COMMUNALISME KURDE

Le confédéralisme démocratique kurde fondé sur l’auto-gouvernance des villages

S’inspirant des écrits sur l’écologie sociale et libertaire de Murray Bookchin aux USA, et de l’expérience des villages Zapatistes au Mexique, le mouvement pour la liberté au Kurdistan soutient, depuis 2007, la création d’assemblées démocratiques locales dans toutes les villes et les villages kurdes. Il s’agit d’un système d’organisation en démocratie directe, parallèle aux institutions, où les habitants des quartiers ou des villages qui le souhaitent prennent toutes les décisions qui les concernent. Cette orientation s’inscrit dans un projet de confédéralisme démocratique étendu à l’ensemble du Kurdistan découpé entre quatre États : Turquie, Iran, Irak et Syrie. Cette orientation a été pensée par ses promoteurs comme une alternative politique et démocratique à la guérilla menée par le PKK (parti indépendantiste Kurde) depuis 1984.

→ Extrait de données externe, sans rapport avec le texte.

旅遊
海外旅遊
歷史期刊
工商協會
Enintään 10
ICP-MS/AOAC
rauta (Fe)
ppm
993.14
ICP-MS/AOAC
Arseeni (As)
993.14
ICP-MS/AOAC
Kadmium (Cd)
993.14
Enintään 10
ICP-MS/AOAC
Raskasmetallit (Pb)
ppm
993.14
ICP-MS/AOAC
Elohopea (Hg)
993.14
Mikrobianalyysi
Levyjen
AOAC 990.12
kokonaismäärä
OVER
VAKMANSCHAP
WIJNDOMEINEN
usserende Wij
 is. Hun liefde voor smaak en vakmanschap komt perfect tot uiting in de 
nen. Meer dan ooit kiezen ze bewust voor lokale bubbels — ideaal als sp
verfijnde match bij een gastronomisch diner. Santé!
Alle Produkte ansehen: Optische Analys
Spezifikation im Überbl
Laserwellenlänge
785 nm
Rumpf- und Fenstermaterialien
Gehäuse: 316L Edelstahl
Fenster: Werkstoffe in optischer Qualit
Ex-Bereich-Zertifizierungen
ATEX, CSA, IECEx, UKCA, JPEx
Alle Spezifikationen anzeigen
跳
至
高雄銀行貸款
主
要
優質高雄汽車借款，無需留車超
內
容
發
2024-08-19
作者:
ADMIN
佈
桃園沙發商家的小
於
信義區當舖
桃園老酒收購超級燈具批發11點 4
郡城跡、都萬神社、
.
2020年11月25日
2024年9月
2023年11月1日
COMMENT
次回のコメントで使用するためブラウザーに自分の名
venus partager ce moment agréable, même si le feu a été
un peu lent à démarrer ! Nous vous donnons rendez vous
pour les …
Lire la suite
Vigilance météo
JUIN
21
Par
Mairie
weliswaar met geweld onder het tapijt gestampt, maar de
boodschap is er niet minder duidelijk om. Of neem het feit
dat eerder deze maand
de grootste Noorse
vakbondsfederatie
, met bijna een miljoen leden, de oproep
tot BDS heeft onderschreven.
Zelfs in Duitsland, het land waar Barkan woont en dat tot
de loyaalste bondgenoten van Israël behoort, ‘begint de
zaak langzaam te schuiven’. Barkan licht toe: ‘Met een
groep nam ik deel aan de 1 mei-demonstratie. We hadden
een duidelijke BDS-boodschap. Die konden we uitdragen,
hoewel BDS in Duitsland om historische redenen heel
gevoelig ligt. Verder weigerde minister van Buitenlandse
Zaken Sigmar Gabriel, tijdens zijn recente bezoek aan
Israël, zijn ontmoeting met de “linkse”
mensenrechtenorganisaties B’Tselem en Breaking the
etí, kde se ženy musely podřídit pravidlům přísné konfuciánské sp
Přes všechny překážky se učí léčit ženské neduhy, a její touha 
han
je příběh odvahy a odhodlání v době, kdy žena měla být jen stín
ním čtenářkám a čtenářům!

Le confédéralisme démocratique kurde est né d’une réflexion critique menée par l’un des principaux dirigeants du PKK, condamné à un emprisonnement à perpétuité. Il a dénoncé les dérives autoritaires et nationalistes de son parti et a proposé des alternatives pour rompre avec son organisation paramilitaire. Depuis, le mouvement de libération kurde considère qu’il est plus important d’avoir une société démocratique, sociale et tolérante que d’avoir son propre État. Et cette société doit être construite par la base, au sein de communautés de quartier ou de village.

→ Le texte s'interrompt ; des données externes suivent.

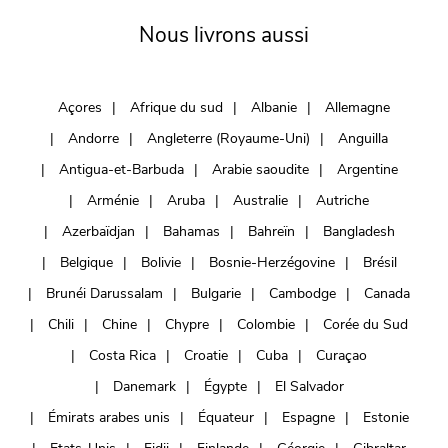
Nous livrons aussi
Açores
Afrique du sud
Albanie
Allemagne
Andorre
Angleterre (Royaume-Uni)
Anguilla
Antigua-et-Barbuda
Arabie saoudite
Argentine
Arménie
Aruba
Australie
Autriche
Azerbaïdjan
Bahamas
Bahreïn
Bangladesh
Belgique
Bolivie
Bosnie-Herzégovine
Brésil
Brunéi Darussalam
Bulgarie
Cambodge
Canada
Chili
Chine
Chypre
Colombie
Corée du Sud
Costa Rica
Croatie
Cuba
Curaçao
Danemark
Égypte
El Salvador
Émirats arabes unis
Équateur
Espagne
Estonie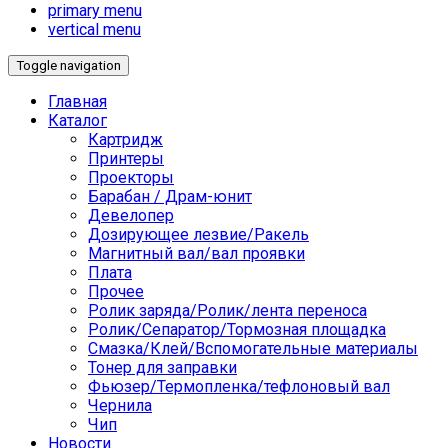
primary menu
vertical menu
Toggle navigation
Главная
Каталог
Картридж
Принтеры
Проекторы
Барабан / Драм-юнит
Девелопер
Дозирующее лезвие/Ракель
Магнитный вал/вал проявки
Плата
Прочее
Ролик заряда/Ролик/лента переноса
Ролик/Сепаратор/Тормозная площадка
Смазка/Клей/Вспомогательные материалы
Тонер для заправки
Фьюзер/Термопленка/тефлоновый вал
Чернила
Чип
Новости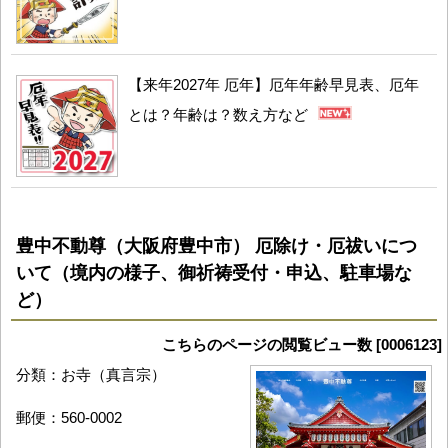
【来年2027年 厄年】厄年年齢早見表、厄年
とは？年齢は？数え方など
豊中不動尊（大阪府豊中市） 厄除け・厄祓いにつ
いて（境内の様子、御祈祷受付・申込、駐車場な
ど）
こちらのページの閲覧ビュー数 [0006123]
分類：お寺（真言宗）
郵便：560-0002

Le mouvement de libération kurde s’est alors donné comme objectif de permettre au peuple kurde d’accéder à une autonomie directe par la prise en main de son devenir au niveau local. Parallèlement, il a choisi de faire valoir ses droits en agissant sur les institutions politiques officielles, au niveau des communes et des provinces et au niveau des gouvernements nationaux, en Turquie notamment.

En 2010, l’un des objectifs définis par le mouvement confédéral démocratique kurde a été la fondation de villages de paix, associant le mode d’organisation démocratique des assemblées locales aux autres orientations essentielles pour le mouvement. Ces villages de paix sont démocratiques, écologiques, et mettent en pratique l’égalité homme/femme. La paix ne se réfère pas seulement à la question du conflit armé, elle concerne les relations qui lient chaque habitant aux autres et à la nature. Les coopératives sont les bases matérielles et économiques de ces villages. En terme d’énergie, ces communautés villageoises ont pour objectif de se suffire autant que possible à elles-mêmes.

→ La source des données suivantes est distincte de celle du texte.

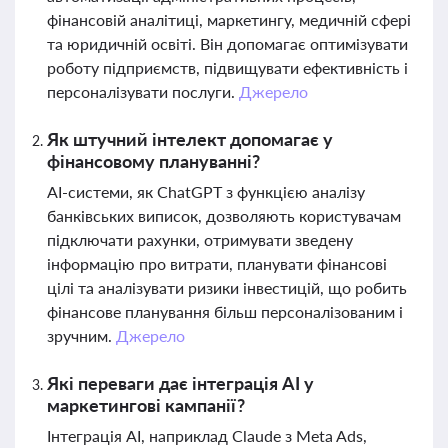
фінансовій аналітиці, маркетингу, медичній сфері
та юридичній освіті. Він допомагає оптимізувати
роботу підприємств, підвищувати ефективність і
персоналізувати послуги.
Джерело
Як штучний інтелект допомагає у
фінансовому плануванні?
AI-системи, як ChatGPT з функцією аналізу
банківських виписок, дозволяють користувачам
підключати рахунки, отримувати зведену
інформацію про витрати, планувати фінансові
цілі та аналізувати ризики інвестицій, що робить
фінансове планування більш персоналізованим і
зручним.
Джерело
Які переваги дає інтеграція AI у
маркетингові кампанії?
Інтеграція AI, наприклад Claude з Meta Ads,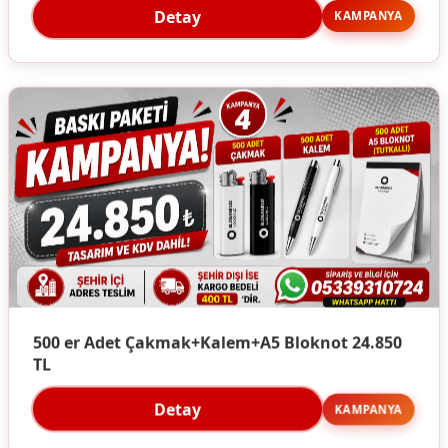
Detay
KAMPANYA
500 er Adet Çakmak+Kalem+A5 Bloknot 24.850
TL
Detay
KAMPANYA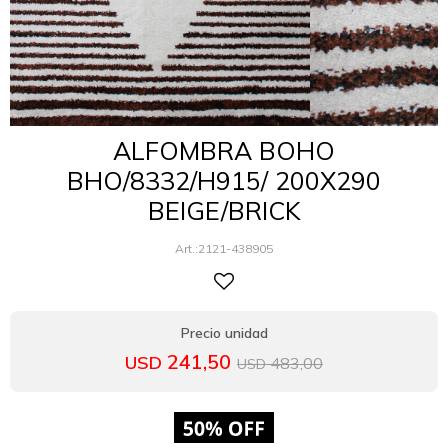
ALFOMBRA BOHO
BHO/8332/H915/ 200X290
BEIGE/BRICK
2121-438905
241,50
USD
483,00
USD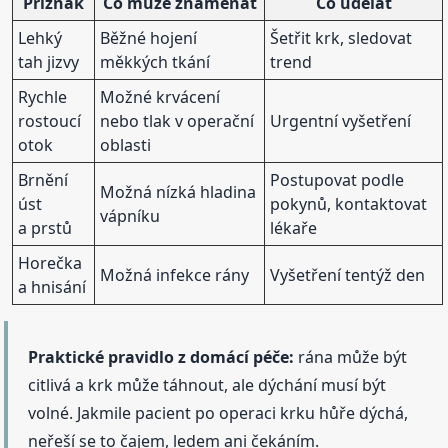
Příznak
Co může znamenat
Co udělat
Lehký
Běžné hojení
Šetřit krk, sledovat
tah jizvy
měkkých tkání
trend
Rychle
Možné krvácení
rostoucí
nebo tlak v operační
Urgentní vyšetření
otok
oblasti
Brnění
Postupovat podle
Možná nízká hladina
úst
pokynů, kontaktovat
vápníku
a prstů
lékaře
Horečka
Možná infekce rány
Vyšetření tentýž den
a hnisání
Praktické pravidlo z domácí péče:
rána může být
citlivá a krk může táhnout, ale dýchání musí být
volné. Jakmile pacient po operaci krku hůře dýchá,
neřeší se to čajem, ledem ani čekáním.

Dans la province d’Hakkari, qui se situe aux frontières irakienne et iranienne, plusieurs villages ont décidé de mettre en place une économie coopérative. Près de la ville de Weranshah, un village de 70 foyers a été fondé sur l’idée de village de paix. Dans la province de Van, les habitants ont décidé de construire un village économique de femmes dans le but de renforcer concrètement le rôle des femmes dans la société. Les femmes qui ont été victimes de violences conjugales pourront s’y installer.

Depuis 2007, l’influence du mouvement confédéral et démocratique kurde a été grandissante. Lors des élections nationales turques de juin 2015, le Parti Démocratique des Peuples issu du mouvement a obtenu près de 13 % des voix sur l’ensemble de la Turquie. Bien au delà de la communauté kurde, il commençait à représenter un fort espoir pour tous les mouvements progressistes du Proche Orient.

Malheureusement, un tel succès n’a pas été au goût du gouvernement turc. En novembre 2015, de nouvelles élections ont redonné les pleins pouvoirs au président Erdogan et la  répression militaire s’est abattue sur le peuple kurde. Pris entre le feu turc et celui de Daesh en Syrie, le PKK est reparti en guerre.

Dans ce nouveau contexte de chaos meurtrier, difficile de dire ce qu’il reste de l’élan communaliste. Pour autant, nous saluons ce qui a été réalisé par le mouvement confédéral démocratique kurde. Par lui, le peuple kurde a su mettre en oeuvre un système d’organisation citoyenne innovant qui nous semble pouvoir être une source d’inspiration pour penser le mouvement de transformation sociale globale auquel nous aspirons.